If you can’t beat ’em, join ’em.


Impatiently gathering dust

Sunday, 11 November 2009

Charles Ives’ first symphony was completed in 1898. It was first performed in 1953.


Ellard is dead, long live Ellard

Wednesday, 11 November 2009

OOF.

The public can only handle a very small period of an artist’s output and once that is in place, the artist is effectively dead to them.


I guess this is a good argument for my strategy (unintended though it may have been) to plod along for decades and never have any public recognition whatsoever. If the public don’t know you’re there, they can’t forget you!


The sound is now

Monday, 09 September 2009

What was the last music you heard that shocked you and made you think “This is the sound of the future!” ?


Drone Fish

Wednesday, 07 July 2009

If you love drones (I thought everyone did!) you should listen to this NPR Morning Edition segment about the midshipman fish:

NPR Morning Edition, midshipman fish

That fish makes some astoundingly beautiful acoustic drones. I could listen to a whole CD of nothing but that. Constant indeed.


Ellard and squoonsch

Sunday, 06 June 2009

Tom Ellard’s latest blog entry picks apart “sound art”.
Very funny piece. I have had opinions exactly like this when listening to performances and recordings of that kind of music. I have even thought about drones as an ‘easy way’ at times, my well documented fondness for them notwithstanding… (ahhh drones, like a warm snuggly blanket!)

Then I’ve also attended some performance festivals where the ‘squoonsch’-y stuff was more entertaining and enjoyable than the scores of kids with laptops making skittering IDM beats ill-paired with simplistic melodies, when droning haze was closer to ‘music’ than the other stuff.

A friend of mine once said “Making music is easy, making good music is ass-hard.”

Then again, I don’t know anything about “sound art”, a term which seems antiseptically academic.

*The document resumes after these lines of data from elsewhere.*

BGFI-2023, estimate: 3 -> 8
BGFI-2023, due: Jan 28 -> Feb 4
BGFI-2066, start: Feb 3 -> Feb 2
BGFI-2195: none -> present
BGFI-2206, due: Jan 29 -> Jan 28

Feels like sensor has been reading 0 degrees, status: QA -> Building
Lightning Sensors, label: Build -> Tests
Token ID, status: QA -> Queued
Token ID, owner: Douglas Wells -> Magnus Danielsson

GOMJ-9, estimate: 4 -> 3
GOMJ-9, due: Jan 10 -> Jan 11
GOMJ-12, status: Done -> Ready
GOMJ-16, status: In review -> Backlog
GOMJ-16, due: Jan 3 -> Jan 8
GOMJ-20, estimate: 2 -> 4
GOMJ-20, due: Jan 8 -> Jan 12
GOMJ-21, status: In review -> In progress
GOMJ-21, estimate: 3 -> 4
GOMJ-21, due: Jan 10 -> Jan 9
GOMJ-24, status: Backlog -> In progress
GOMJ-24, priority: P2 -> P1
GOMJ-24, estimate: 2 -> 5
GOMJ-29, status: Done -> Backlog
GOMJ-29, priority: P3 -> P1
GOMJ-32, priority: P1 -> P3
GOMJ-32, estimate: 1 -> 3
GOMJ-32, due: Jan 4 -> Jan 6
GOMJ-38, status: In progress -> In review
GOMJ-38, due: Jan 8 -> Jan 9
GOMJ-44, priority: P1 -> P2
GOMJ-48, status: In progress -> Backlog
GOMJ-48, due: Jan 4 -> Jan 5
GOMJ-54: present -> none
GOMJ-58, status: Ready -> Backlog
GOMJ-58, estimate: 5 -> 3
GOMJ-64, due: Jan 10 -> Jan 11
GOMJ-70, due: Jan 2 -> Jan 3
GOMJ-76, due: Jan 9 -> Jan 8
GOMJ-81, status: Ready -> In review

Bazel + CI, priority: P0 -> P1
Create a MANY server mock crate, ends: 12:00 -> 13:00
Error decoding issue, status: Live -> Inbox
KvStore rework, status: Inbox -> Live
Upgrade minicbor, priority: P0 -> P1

I’m just a guy who digs making and listening to weird shit.


More Quotes

Friday, 06 June 2009

I began to get enormously interested in hearing how everybody said the same thing over and over again with infinite variations but over and over again until finally if you listened with great intensity you could hear it rise and fall and tell all that there was inside them, not so much by the actual words they said or the thoughts they had but the movement of their thoughts and words.

–Gertrude Stein

Repetition doesn’t really exist.
As far as your mind is concerned, nothing happens the same twice, even if in every technical sense, the thing is identical. Your perception is constantly shifting. It doesn’t stay in one place.

–Brian Eno


Quote

Thursday, 06 June 2009

“With painting or words, you can always confirm what you’ve done, but music returns to nothing. It’s like seeing a part of yourself echoing away into nothingness.”